Динклаге снова повернулся к штабс-фельдфебелю.

– Ладно, Каммерер! – сказал он. – На сей раз, в виде исключения, обер-ефрейтор действовал правильно. Позвоните в роту и сообщите об этом!

Все вышло так, как он и думал! «Обер-ефрейтор действовал правильно». Обер-фельдфебель и Вагнер сдохнут от злости.

Тем не менее Райдель признался себе: он не рассчитывал, что все пройдет такгладко. Не потому ли все прошло так гладко, что и другие хотели этого? Впрочем, что означает «другие»,спросил он себя, когда речь идет о командире?

Хорошим признаком было то – как сразу же понял Райдель, – что командир не глазел на него, как глазеет нормальный на педика, с отвращением, будто ему и подумать страшно, что такое бывает.

Как же он на него поглядел? Как педик на педика? Ничуть.
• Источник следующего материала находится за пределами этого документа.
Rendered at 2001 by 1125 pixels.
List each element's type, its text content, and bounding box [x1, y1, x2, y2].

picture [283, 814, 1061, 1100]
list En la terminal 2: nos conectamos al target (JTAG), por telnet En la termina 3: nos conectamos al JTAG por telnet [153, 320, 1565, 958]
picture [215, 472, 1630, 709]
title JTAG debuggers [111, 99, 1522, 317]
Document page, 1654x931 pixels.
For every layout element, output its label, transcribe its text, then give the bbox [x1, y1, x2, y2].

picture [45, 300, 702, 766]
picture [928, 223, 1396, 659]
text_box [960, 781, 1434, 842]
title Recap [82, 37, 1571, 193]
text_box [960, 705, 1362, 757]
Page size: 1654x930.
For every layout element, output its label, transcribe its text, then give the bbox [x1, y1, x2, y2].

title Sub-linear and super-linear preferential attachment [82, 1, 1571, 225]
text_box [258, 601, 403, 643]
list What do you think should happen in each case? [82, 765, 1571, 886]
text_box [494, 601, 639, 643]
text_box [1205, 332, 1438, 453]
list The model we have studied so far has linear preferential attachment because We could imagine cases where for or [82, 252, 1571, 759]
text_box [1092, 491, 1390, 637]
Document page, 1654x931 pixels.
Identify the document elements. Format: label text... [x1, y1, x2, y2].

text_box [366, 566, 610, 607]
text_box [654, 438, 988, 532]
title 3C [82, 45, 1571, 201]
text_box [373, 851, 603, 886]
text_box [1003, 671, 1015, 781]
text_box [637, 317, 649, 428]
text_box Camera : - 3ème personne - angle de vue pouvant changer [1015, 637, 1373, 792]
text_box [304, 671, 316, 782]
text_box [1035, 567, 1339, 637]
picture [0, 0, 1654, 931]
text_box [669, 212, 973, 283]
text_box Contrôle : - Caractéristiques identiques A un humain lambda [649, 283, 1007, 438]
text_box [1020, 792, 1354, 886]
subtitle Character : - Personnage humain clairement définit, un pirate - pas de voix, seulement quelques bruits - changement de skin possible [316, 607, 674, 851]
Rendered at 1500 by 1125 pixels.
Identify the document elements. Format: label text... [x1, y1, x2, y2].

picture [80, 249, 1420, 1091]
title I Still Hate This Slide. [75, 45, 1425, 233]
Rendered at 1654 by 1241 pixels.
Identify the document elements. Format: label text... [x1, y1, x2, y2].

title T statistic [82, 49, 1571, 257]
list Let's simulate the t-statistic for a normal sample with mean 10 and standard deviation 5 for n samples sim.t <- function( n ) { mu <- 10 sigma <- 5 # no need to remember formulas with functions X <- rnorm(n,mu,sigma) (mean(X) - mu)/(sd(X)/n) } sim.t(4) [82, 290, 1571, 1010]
Посмотрел просто так. Неплохо, в общем-то, посмотрел.

Но и это уже было ему знакомо – сочувствие офицеров, которые относились к нему снисходительно, спокойно, потому что прочитали запись в его личном деле. Этого он совсем не мог выносить. Каждый раз, когда ему демонстрировали благорасположение, он думал: «Пошел-ка ты куда подальше!» Унтер-офицером ни один из них его не сделал. Так далеко их любезность не распространялась. Уж лучше строгое начальство, за версту видишь, что эти господа запаха твоего не переносят, но зато с ними крутить не надо, им можно показать свою выправку, удаль, так что они в конце концов только плечами пожмут и сдадутся перед твоей хваткой.

Но в данном случае и в данный момент все, пожалуй, зависело вот от чего: тот факт, что он был педик, сам по себе не вызывал у шефа раздражения. Возможно, он понимал, что и такой человек может иногда сорваться, хватить через край. Тем, кто бегал за бабами, они всегда сочувствовали: любое свинство, которое те учиняли, вызывало только хохот.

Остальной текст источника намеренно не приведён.